By Fred Clasen-Kelly
Posted: Wednesday, Dec. 07, 2011
CHARLOTTE — A deeply divided Mecklenburg County Board of Commissioners on Tuesday removed Jennifer Roberts as chairwoman and replaced her with a fellow Democrat, commissioner Harold Cogdell.
In a 5-4 vote that fell almost entirely along party lines, Cogdell won over objections from other Democrats who portrayed him as a traitor and opportunist.
Cogdell ousted Roberts by securing support from the panel’s four Republicans. Board Democrats, except Cogdell, chose Roberts.
The shakeup is unusual because traditionally commissioners select the member with the most votes in the election as chairman. Roberts, who has served as chairwoman since 2006, had 6,000 more votes than Cogdell in last year’s election.

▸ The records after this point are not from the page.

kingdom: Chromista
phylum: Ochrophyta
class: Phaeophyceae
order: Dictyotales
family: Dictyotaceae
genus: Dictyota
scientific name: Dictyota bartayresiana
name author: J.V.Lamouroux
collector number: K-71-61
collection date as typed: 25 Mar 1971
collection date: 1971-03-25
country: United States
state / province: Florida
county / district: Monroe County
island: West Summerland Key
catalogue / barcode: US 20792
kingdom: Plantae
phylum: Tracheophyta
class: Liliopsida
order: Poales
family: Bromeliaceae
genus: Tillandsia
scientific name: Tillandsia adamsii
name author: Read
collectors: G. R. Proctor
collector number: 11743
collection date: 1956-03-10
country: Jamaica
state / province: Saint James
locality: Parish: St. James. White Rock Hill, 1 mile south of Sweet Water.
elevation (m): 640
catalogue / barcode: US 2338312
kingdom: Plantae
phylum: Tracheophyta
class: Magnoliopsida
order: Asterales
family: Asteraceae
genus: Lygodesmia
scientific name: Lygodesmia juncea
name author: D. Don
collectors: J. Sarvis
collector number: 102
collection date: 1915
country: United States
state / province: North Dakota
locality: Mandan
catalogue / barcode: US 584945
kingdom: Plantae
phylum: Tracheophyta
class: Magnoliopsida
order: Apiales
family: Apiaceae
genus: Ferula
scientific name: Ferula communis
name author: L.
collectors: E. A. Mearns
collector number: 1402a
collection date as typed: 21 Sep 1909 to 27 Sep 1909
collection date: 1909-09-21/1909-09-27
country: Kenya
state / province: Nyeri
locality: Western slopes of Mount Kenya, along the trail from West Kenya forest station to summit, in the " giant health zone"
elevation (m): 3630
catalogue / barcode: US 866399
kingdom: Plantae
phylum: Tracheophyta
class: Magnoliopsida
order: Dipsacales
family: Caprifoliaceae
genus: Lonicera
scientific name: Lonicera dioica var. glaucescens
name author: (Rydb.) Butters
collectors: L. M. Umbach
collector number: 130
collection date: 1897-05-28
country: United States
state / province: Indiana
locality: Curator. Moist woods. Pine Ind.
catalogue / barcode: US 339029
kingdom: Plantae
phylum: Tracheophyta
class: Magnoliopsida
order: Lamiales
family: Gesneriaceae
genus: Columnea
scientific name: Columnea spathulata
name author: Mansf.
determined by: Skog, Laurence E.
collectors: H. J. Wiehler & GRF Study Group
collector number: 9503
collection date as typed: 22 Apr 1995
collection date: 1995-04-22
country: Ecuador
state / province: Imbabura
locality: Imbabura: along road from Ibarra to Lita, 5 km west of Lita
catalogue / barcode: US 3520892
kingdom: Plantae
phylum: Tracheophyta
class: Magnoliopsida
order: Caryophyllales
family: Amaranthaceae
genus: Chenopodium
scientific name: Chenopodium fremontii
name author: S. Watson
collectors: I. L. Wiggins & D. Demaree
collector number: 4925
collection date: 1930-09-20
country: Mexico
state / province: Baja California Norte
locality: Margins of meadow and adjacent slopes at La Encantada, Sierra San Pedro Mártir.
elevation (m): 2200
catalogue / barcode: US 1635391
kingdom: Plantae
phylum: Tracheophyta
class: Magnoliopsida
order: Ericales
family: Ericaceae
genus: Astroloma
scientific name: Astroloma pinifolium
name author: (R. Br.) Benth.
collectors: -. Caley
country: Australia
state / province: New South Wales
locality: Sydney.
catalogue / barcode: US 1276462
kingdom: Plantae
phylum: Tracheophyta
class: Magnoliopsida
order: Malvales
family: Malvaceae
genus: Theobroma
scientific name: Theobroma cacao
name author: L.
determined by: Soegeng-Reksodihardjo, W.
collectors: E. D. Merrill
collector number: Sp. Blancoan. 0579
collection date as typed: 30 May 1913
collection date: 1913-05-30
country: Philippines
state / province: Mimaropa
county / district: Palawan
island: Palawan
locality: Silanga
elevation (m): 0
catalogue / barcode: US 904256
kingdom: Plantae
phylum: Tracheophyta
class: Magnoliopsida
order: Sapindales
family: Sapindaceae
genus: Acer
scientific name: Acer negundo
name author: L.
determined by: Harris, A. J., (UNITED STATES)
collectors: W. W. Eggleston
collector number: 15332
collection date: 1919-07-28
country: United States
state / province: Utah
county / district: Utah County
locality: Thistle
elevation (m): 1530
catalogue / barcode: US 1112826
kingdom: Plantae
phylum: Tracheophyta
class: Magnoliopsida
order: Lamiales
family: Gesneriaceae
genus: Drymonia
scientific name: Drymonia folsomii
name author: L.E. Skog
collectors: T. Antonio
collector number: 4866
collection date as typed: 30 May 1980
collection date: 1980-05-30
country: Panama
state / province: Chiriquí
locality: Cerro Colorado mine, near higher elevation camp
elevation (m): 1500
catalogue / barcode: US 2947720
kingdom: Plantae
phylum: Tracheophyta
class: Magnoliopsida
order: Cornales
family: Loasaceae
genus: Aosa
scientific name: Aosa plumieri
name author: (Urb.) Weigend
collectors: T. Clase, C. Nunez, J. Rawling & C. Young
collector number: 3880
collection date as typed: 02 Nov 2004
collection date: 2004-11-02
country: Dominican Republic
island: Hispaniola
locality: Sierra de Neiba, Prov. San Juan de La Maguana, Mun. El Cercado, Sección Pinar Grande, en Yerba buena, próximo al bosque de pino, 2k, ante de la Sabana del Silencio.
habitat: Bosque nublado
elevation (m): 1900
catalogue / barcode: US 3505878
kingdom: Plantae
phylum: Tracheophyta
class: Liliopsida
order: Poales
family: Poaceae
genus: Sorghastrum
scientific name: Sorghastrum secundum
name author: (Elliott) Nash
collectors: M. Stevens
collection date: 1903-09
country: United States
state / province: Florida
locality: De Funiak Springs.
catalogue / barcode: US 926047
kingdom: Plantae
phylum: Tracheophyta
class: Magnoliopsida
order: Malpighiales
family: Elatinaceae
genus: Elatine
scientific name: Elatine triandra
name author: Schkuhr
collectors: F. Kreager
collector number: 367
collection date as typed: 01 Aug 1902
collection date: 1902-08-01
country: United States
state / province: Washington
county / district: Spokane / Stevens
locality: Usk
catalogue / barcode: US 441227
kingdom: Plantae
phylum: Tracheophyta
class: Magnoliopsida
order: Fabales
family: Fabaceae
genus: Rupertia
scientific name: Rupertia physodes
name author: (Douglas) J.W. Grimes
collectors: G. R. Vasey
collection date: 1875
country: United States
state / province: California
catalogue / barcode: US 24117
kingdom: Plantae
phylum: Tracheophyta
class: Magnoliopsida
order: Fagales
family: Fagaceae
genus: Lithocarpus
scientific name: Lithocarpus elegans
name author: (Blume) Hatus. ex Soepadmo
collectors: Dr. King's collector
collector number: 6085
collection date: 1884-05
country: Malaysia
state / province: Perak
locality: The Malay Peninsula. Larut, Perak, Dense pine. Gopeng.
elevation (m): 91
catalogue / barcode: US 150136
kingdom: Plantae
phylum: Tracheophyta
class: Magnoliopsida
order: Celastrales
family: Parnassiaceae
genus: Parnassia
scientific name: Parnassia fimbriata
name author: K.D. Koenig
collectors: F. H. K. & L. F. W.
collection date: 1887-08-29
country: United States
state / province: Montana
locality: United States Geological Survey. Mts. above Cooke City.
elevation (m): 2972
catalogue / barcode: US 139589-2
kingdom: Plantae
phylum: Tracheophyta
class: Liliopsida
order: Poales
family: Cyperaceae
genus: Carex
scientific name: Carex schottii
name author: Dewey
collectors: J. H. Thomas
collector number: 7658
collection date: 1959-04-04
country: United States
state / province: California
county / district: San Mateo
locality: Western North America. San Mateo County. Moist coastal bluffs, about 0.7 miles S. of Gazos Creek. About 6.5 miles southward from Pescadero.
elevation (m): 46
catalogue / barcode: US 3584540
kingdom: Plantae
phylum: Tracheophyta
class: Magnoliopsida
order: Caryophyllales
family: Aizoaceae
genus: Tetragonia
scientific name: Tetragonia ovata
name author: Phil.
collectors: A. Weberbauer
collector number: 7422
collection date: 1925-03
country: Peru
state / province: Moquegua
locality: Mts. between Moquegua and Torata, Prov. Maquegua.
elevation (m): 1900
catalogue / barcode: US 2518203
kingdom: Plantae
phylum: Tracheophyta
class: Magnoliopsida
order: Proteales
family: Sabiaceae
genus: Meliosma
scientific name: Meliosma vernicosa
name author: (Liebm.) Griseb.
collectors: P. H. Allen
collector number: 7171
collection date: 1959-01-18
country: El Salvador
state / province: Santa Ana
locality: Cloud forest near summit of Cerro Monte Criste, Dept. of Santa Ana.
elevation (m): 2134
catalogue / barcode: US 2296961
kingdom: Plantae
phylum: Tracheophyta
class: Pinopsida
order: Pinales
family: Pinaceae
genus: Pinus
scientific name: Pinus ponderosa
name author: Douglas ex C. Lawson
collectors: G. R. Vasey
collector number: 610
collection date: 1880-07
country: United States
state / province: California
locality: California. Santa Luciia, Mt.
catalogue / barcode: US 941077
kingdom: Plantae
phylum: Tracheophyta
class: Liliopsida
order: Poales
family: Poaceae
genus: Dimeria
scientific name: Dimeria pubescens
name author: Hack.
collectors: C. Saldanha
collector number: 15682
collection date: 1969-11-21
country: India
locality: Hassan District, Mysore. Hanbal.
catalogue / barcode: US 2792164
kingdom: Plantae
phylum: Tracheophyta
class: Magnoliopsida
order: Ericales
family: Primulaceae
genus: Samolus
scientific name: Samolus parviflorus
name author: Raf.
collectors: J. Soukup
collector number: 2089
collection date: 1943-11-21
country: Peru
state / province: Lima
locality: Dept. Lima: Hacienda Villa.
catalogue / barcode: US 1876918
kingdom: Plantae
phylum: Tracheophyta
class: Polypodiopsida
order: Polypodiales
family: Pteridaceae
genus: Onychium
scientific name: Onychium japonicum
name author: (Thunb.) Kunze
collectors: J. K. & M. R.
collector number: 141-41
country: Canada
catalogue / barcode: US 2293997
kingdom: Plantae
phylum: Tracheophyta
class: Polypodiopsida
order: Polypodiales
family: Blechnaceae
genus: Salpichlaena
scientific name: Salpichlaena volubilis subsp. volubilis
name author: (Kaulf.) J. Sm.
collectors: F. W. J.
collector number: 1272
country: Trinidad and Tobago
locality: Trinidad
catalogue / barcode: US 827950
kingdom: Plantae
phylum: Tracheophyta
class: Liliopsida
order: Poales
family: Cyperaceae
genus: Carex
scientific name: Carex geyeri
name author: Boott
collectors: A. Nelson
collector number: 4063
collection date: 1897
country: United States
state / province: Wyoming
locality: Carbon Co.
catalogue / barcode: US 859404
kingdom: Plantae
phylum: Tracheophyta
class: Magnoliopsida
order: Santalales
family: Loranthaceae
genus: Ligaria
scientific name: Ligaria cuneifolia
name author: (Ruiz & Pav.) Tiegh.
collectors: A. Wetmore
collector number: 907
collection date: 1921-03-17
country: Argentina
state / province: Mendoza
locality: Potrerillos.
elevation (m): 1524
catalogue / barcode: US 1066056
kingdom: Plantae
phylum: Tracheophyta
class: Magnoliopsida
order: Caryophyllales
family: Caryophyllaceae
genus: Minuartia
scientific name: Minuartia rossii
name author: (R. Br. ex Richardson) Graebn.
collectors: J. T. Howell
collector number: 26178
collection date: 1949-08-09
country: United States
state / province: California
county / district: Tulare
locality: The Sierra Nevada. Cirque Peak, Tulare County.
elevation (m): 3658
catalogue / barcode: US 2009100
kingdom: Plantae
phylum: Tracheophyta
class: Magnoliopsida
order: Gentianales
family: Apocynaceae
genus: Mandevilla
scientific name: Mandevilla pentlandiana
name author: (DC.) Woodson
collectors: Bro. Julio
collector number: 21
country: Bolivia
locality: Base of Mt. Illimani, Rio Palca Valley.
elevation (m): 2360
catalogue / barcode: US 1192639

“Under no set of circumstances would Harold be legitimately named as chair,” Democratic commissioner George Dunlap said.
The vote carries implications far beyond the chairman title. Democrats enjoy a 5-4 majority, but Cogdell has become a swing vote when the board sets spending priorities.
In announcing his candidacy for chairman, he sent commissioners a letter suggesting the county lower its debt and lower the property tax rates – two articles of faith among board Republicans.
On Tuesday, he voted with four GOP members to pick Republican Jim Pendergraph for vice chairman over Roberts.
“My biggest issue with Roberts is she consistently worked to expand the size of government,” Republican commissioner Neil Cooksey said before voting for Cogdell.
Cogdell declared he is still a Democrat, drawing jeers and mock laughter from the crowd. He then made clear his votes would not be tied to party loyalty.
Cogdell, a lawyer who joined the board in 2008, said he was unfazed by criticism from fellow Democrats. “I do what I think is right,” he said. “I will sleep well tonight.”
The commission chairman, often the board’s most high-profile member, helps set the agenda and run the public meetings. With the Democratic National Convention coming to Charlotte next year, the position gains even greater prominence. Cogdell is all but certain to make numerous television appearances and meet party luminaries and rub elbows with deep-pocketed campaign donors.
Commissioners annually elect a chairman and vice chairman in what is usually a routine vote.
Last year, Cogdell appeared poised to unseat Roberts, but withdrew from consideration at the last minute after withering criticism from his own party.
That move, which included a deal between Republicans and Cogdell, made Pendergraph vice chairman though he is not in the majority party.
This year, Roberts and other Democrats tried again to pressure Cogdell.
In the days leading up to Tuesday’s vote, Roberts lobbied board members to keep her as chairwoman and questioned whether Cogdell was capable of leading the board. A supporter leaked an email from Cogdell that harshly criticized Republican commissioner Bill James.
At Tuesday’s meeting, Roberts’ fans held up signs showing support. She cautioned them to remain courteous after crowd members drowned out Cogdell’s comments with jeers.
Commissioner Dunlap offered a blistering critique of Cogdell’s voting record. He said Cogdell voted to cut spending for social service programs despite receiving votes from constituents who rely on those programs.
Democratic commissioner Vilma Leake said the board chairman should be someone who is “loyal to your party.”
For Roberts, the vote is a major political setback. She recently announced she would not seek re-election in 2012, but said she wanted to remain chairwoman.
Roberts, who won election to the board in 2004, also has said she might seek higher office.
“Don’t worry about me, I haven’t lost anything tonight,” she said. “I have kept my integrity. … I have kept my promises to the Democratic Party.”
Since Cogdell announced his intentions to seek the chairmanship, Roberts has brought up discrimination against women in politics. She said it’s important that Democrats keep women in positions of power.
In a copy of prepared remarks handed out to the Observer prior to Tuesday’s vote, Roberts wrote: “After the events that have unfolded over the past weeks, you would think I would feel bitter, betrayed and angry. But I am none of these. I am not the first woman who has been shoved aside by a man, and I won’t be the last.”
Roberts strayed from her prepared statement at the meeting and did not include those remarks in her speech.